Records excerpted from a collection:

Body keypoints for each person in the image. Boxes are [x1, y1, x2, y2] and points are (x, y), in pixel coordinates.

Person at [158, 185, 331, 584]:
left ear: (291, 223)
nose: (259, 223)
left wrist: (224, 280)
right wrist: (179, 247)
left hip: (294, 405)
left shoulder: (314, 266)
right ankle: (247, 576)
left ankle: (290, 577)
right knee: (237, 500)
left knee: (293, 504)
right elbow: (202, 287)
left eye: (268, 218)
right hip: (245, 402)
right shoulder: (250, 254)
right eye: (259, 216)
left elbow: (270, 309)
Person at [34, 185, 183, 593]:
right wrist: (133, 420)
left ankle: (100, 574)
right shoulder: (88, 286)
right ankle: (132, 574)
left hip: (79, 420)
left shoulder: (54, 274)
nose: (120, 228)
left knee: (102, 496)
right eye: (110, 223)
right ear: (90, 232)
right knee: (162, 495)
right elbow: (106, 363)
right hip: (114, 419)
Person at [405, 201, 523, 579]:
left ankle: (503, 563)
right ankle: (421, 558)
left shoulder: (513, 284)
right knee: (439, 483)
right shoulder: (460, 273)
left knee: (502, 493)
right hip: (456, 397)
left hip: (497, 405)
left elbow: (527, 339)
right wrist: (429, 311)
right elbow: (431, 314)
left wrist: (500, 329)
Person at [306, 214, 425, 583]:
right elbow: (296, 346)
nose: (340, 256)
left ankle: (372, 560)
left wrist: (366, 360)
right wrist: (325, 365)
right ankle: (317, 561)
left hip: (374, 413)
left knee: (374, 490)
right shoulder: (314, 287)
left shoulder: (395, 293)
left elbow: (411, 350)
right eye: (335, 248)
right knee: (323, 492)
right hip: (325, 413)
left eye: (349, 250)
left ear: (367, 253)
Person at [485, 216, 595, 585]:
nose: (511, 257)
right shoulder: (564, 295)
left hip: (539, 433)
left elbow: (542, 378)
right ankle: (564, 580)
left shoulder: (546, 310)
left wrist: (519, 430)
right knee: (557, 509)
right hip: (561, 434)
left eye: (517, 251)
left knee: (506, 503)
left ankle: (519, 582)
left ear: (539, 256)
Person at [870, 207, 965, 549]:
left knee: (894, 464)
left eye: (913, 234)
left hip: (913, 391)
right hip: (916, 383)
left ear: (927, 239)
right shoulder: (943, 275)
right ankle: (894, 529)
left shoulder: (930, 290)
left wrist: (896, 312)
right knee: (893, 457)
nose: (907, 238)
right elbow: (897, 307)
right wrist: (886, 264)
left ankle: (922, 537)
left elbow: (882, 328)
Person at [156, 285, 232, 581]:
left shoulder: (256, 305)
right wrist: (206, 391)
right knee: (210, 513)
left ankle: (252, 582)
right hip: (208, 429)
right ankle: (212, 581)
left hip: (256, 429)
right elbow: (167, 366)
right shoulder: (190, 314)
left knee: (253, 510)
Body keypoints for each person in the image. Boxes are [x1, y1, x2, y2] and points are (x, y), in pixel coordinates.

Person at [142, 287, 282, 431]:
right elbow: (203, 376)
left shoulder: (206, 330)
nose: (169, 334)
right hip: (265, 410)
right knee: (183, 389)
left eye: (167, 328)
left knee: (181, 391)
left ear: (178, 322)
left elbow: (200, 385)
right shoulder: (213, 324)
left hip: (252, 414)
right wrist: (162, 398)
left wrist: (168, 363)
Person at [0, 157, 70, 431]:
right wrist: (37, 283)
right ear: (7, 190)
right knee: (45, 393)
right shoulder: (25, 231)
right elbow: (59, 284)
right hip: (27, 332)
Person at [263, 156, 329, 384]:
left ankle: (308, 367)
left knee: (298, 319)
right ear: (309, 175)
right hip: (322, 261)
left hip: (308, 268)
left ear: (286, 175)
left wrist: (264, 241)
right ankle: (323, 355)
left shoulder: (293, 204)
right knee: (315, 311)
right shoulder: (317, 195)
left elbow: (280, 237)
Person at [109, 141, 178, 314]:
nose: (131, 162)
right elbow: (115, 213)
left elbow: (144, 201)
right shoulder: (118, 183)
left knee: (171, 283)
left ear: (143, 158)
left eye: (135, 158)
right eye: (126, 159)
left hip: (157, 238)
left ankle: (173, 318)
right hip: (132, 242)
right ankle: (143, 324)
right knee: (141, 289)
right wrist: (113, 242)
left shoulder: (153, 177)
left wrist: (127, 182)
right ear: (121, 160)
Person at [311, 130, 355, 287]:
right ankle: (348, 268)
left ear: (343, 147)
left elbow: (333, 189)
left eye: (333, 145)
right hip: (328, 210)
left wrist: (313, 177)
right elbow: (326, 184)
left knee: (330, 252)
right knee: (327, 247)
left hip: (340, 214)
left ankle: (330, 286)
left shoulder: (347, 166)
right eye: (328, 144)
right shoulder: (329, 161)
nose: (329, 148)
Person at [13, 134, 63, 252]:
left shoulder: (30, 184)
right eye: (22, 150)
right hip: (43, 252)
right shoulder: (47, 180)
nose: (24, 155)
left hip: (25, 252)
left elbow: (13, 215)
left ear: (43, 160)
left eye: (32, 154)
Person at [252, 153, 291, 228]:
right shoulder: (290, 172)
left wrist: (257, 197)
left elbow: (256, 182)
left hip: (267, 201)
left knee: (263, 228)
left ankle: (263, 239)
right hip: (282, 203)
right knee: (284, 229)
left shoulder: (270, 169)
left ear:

■ YOUR INSTRUCTIONS: Copy out the records in full, matching every line character for character.

■ SOLUTION TO THE EXERCISE:
Body keypoints for each person in the image. Boxes are [x1, y1, x2, y2] and points are (x, y), in pixel coordinates.

Person at [158, 185, 331, 584]:
left ear: (291, 223)
nose: (259, 223)
left wrist: (224, 280)
right wrist: (179, 247)
left hip: (294, 405)
left shoulder: (314, 266)
right ankle: (247, 576)
left ankle: (290, 577)
right knee: (237, 500)
left knee: (293, 504)
right elbow: (202, 287)
left eye: (268, 218)
right hip: (245, 402)
right shoulder: (250, 254)
right eye: (259, 216)
left elbow: (270, 309)
Person at [34, 185, 183, 593]:
right wrist: (133, 420)
left ankle: (100, 574)
right shoulder: (88, 286)
right ankle: (132, 574)
left hip: (79, 420)
left shoulder: (54, 274)
nose: (120, 228)
left knee: (102, 496)
right eye: (110, 223)
right ear: (90, 232)
right knee: (162, 495)
right elbow: (106, 363)
right hip: (114, 419)
Person at [405, 201, 523, 579]:
left ankle: (503, 563)
right ankle: (421, 558)
left shoulder: (513, 284)
right knee: (439, 483)
right shoulder: (460, 273)
left knee: (502, 493)
right hip: (456, 397)
left hip: (497, 405)
left elbow: (527, 339)
right wrist: (429, 311)
right elbow: (431, 314)
left wrist: (500, 329)
Person at [306, 214, 425, 583]:
right elbow: (296, 346)
nose: (340, 256)
left ankle: (372, 560)
left wrist: (366, 360)
right wrist: (325, 365)
right ankle: (317, 561)
left hip: (374, 413)
left knee: (374, 490)
right shoulder: (314, 287)
left shoulder: (395, 293)
left elbow: (411, 350)
right eye: (335, 248)
right knee: (323, 492)
right hip: (325, 413)
left eye: (349, 250)
left ear: (367, 253)
Person at [485, 216, 595, 585]:
nose: (511, 257)
right shoulder: (564, 295)
left hip: (539, 433)
left elbow: (542, 378)
right ankle: (564, 580)
left shoulder: (546, 310)
left wrist: (519, 430)
right knee: (557, 509)
right hip: (561, 434)
left eye: (517, 251)
left knee: (506, 503)
left ankle: (519, 582)
left ear: (539, 256)
Person at [870, 207, 965, 549]:
left knee: (894, 464)
left eye: (913, 234)
left hip: (913, 391)
right hip: (916, 383)
left ear: (927, 239)
right shoulder: (943, 275)
right ankle: (894, 529)
left shoulder: (930, 290)
left wrist: (896, 312)
right knee: (893, 457)
nose: (907, 238)
right elbow: (897, 307)
right wrist: (886, 264)
left ankle: (922, 537)
left elbow: (882, 328)
Person at [156, 285, 232, 581]:
left shoulder: (256, 305)
right wrist: (206, 391)
right knee: (210, 513)
left ankle: (252, 582)
right hip: (208, 429)
right ankle: (212, 581)
left hip: (256, 429)
right elbow: (167, 366)
right shoulder: (190, 314)
left knee: (253, 510)
Body keypoints for each person in the image. Boxes are [x1, y1, x2, y2] and points are (x, y), in pixel coordinates.

Person at [142, 287, 282, 431]:
right elbow: (203, 376)
left shoulder: (206, 330)
nose: (169, 334)
right hip: (265, 410)
right knee: (183, 389)
left eye: (167, 328)
left knee: (181, 391)
left ear: (178, 322)
left elbow: (200, 385)
right shoulder: (213, 324)
left hip: (252, 414)
right wrist: (162, 398)
left wrist: (168, 363)
Person at [0, 157, 70, 431]:
right wrist: (37, 283)
right ear: (7, 190)
right knee: (45, 393)
right shoulder: (25, 231)
right elbow: (59, 284)
right hip: (27, 332)
Person at [263, 156, 329, 384]:
left ankle: (308, 367)
left knee: (298, 319)
right ear: (309, 175)
right hip: (322, 261)
left hip: (308, 268)
left ear: (286, 175)
left wrist: (264, 241)
right ankle: (323, 355)
left shoulder: (293, 204)
right knee: (315, 311)
right shoulder: (317, 195)
left elbow: (280, 237)
Person at [109, 141, 178, 314]:
nose: (131, 162)
right elbow: (115, 213)
left elbow: (144, 201)
right shoulder: (118, 183)
left knee: (171, 283)
left ear: (143, 158)
left eye: (135, 158)
right eye: (126, 159)
left hip: (157, 238)
left ankle: (173, 318)
right hip: (132, 242)
right ankle: (143, 324)
right knee: (141, 289)
right wrist: (113, 242)
left shoulder: (153, 177)
left wrist: (127, 182)
right ear: (121, 160)
Person at [311, 130, 355, 287]:
right ankle: (348, 268)
left ear: (343, 147)
left elbow: (333, 189)
left eye: (333, 145)
right hip: (328, 210)
left wrist: (313, 177)
right elbow: (326, 184)
left knee: (330, 252)
right knee: (327, 247)
left hip: (340, 214)
left ankle: (330, 286)
left shoulder: (347, 166)
right eye: (328, 144)
right shoulder: (329, 161)
nose: (329, 148)
Person at [13, 134, 63, 252]:
left shoulder: (30, 184)
right eye: (22, 150)
right hip: (43, 252)
right shoulder: (47, 180)
nose: (24, 155)
left hip: (25, 252)
left elbow: (13, 215)
left ear: (43, 160)
left eye: (32, 154)
Person at [252, 153, 291, 228]:
right shoulder: (290, 172)
left wrist: (257, 197)
left elbow: (256, 182)
left hip: (267, 201)
left knee: (263, 228)
left ankle: (263, 239)
right hip: (282, 203)
right knee: (284, 229)
left shoulder: (270, 169)
left ear:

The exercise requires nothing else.